Хозяин в здешней тайге медведь. Лыковы всегда медведей боялись. С одним, агрессивным, вели опасное безоружное противоборство. Избавились от медведя, когда с помощью геологов поставили на тропе его самострел.
К нынешнему обиталищу людей медведи постоянно приходят. Их привлекает запах жилья, блеянье коз и кудахтанье кур. Один пробовал раскопать погребение Карпа Осиповича Лыкова (в 1987 году). Медведи, правда, остерегаются подходить близко. Агафья по периметру «усадьбы» развешивает тряпки, полагая, что звери боятся красного цвета, но старые ведра на кольях, по которым стучат камнями, возможно, средство самое верное напугать таежного гостя. Случай, пережитый Надеждой минувшим летом, заставляет к медведям относиться серьезно.
Надежда, стоя в воде, выбирала рыбу из сети. Разогнувшись, она увидела зверя, стоявшего от нее в десятке шагов. «Назад было пятиться некуда – вода! А на берегу – он. Уронив сеть, я закричала не своим голосом. И медведь убежал. Что было у него на уме – не знаю. Возможно, он лишь случайно, не видя меня за кустами, вышел к реке. Но теперь хожу я с ружьем, а больше полагаюсь на громыхание камня в ведерке, которое постоянно ношу с собой».
Медвежьи следы на сером песке у речки показали и нам. Что привлекает зверя сюда – неясно. Ерофей уверен, что это медведица, потерявшая тут малышей (весной ее видели с медвежатами), и она никак не может забыть потери – вертится в этих местах. Может, и так. Но медведи и ранее появлялись в огороде и на реке. Собаки, учуяв зверя, постоянно оповещают о его приближении. Их лай, возможно, вернее всего тормозит любопытство медведей.

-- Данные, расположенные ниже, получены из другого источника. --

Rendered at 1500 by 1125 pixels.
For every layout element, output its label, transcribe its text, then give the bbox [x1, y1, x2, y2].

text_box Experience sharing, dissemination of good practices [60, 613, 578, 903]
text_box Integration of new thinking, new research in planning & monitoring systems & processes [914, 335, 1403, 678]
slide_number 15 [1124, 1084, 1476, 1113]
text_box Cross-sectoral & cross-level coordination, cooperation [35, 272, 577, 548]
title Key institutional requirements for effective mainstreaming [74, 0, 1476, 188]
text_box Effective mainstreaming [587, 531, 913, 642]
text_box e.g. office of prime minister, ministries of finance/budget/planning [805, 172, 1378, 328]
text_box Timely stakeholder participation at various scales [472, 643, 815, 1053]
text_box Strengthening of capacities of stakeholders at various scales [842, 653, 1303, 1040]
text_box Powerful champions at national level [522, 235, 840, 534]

Собак две. Одна – добрая, готовая валяться перед всеми, подняв кверху лапы, – Тюбик. Другая – строгая, сидящая на цепи Ветка, которой медведей по природе полагается не бояться. И она не трусит, если их чует.
Еще в домашнем хозяйстве живут тут кошки. Их четыре, считая нелюдимого, с мордой разбойника, кота без имени. Своего соперника он изгнал из «усадьбы» и единоличен в своем гареме. Изгнанник одичал и летом, похоже, в тайге благоденствовал, лишь изредка попадаясь кому-нибудь на глаза. Что будет делать изгнанник с приходом зимы – неясно.
Всеобщий любимец тут – серый с темной мордой котенок, названный, явно с подачи шаловливого Ерофея, Черномырдиным. Агафья вполне понимает смысл этой шутки и, если не занята, посмеивается, не отпускает любимца с рук. Маленький Черномырдин уже сделал заявку на право считаться охотником. При мне на печи у Агафьи прищучил мышь и, вполне понимая, что добыча принадлежит ему и только ему, шмыгнул в дверь, для него приоткрытую.
Избыток мышей Агафья надумала утилизировать, посоветовавшись потихоньку со мной. Топором она измельчила три тушки и кинула курам. Драка за мясо показала, сколь не хватает сидящим в загоне птицам белкового корма.